◆ WHAT NEEDS TO BE DONE:
In the forum thread on bootstrap t-tests, swap "snow" for "parallel" and write out the passage that begins at the words "I can not confirm" and ends after "Is it normal?".

I might add such a functionality to my package MKomics or MKpower (sample size and power simulations for boot./perm.t.test), but currently I don't have time for this.

I can not confirm the issue with the df. I tried it with some data and got the correct df. Are you sure, that you had var.equal = TRUE in your computation? Could please verify this.

Best Regards, Matthias

Dokmen commented 3 years ago

Thank you very much for your response. I just speeded it up a little with the snow package with these lines:

`library(snow) cl <- makeCluster(48) clusterEvalQ(cl, library(MKinfer)) system.time(cl.boot <- parApply(cl, data, 1, function(x) { boot.t.testt(x[6:31], x[1:5], mu=0, alternative = "two.sided", var.equal = TRUE, R=999)}))

user system elapsed 0.408 0.037 2.704 `

this code seems to work. But it was too fast. Is it normal?

It would be very nice if you add such a feature to MKomics and MKpower package. I have been trying to do this bootstrap analyzes for days. These perm and bootstrap are very important for my project and I'm pretty confused. For example, I executed the analysis using the boot package, but I guess I'm following the wrong path. According to the p values I obtained, my adj.p values seem unusual and these values are close to 1. So I have no expression. (I used EdgeR glm and limma, too, I obtained good results). Davison and Hinkley (1997) discussed the value of adj.p in chapter 4, page 175. I booted the p value using the t.test function in the boot package. What I don't understand is how to get the adj.p value based on the calculated confidence intervals and the boot.p value in your package. I calculated adj.p using the boot.p value directly. I guess that's wrong. What is your opinion?

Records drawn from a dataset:

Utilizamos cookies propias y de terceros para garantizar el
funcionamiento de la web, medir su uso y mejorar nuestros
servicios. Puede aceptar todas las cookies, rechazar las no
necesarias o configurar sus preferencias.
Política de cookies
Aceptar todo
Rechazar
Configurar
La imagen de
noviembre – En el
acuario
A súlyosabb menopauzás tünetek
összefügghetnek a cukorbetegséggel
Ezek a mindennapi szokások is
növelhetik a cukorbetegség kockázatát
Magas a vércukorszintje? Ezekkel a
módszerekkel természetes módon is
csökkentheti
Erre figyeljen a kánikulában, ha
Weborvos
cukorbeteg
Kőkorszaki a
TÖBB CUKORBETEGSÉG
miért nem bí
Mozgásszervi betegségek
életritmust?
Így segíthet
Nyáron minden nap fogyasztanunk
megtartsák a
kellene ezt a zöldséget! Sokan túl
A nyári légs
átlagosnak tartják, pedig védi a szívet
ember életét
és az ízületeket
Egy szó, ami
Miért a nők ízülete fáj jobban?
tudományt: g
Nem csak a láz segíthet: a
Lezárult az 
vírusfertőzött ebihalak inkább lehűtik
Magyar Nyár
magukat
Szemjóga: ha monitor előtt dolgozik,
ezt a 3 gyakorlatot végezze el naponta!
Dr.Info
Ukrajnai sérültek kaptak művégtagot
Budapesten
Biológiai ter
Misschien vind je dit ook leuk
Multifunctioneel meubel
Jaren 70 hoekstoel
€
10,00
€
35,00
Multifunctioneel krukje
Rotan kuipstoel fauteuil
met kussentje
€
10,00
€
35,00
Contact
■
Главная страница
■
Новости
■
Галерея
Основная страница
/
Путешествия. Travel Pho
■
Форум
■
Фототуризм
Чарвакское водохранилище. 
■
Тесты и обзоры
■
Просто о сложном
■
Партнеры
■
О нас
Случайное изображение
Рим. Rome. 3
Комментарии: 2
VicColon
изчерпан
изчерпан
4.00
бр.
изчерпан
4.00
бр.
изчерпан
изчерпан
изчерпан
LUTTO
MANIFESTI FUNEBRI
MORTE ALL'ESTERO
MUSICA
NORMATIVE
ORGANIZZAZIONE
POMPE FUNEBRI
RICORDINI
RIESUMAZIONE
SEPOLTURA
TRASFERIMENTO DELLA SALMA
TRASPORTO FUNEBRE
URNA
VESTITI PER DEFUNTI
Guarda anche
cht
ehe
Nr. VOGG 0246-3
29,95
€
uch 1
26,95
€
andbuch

◆ FINAL ANSWER:
I can not confirm the issue with the df. I tried it with some data and got the correct df. Are you sure, that you had var.equal = TRUE in your computation? Could please verify this.

Best Regards, Matthias

Dokmen commented 3 years ago

Thank you very much for your response. I just speeded it up a little with the parallel package with these lines:

`library(parallel) cl <- makeCluster(48) clusterEvalQ(cl, library(MKinfer)) system.time(cl.boot <- parApply(cl, data, 1, function(x) { boot.t.testt(x[6:31], x[1:5], mu=0, alternative = "two.sided", var.equal = TRUE, R=999)}))

user system elapsed 0.408 0.037 2.704 `

this code seems to work. But it was too fast. Is it normal?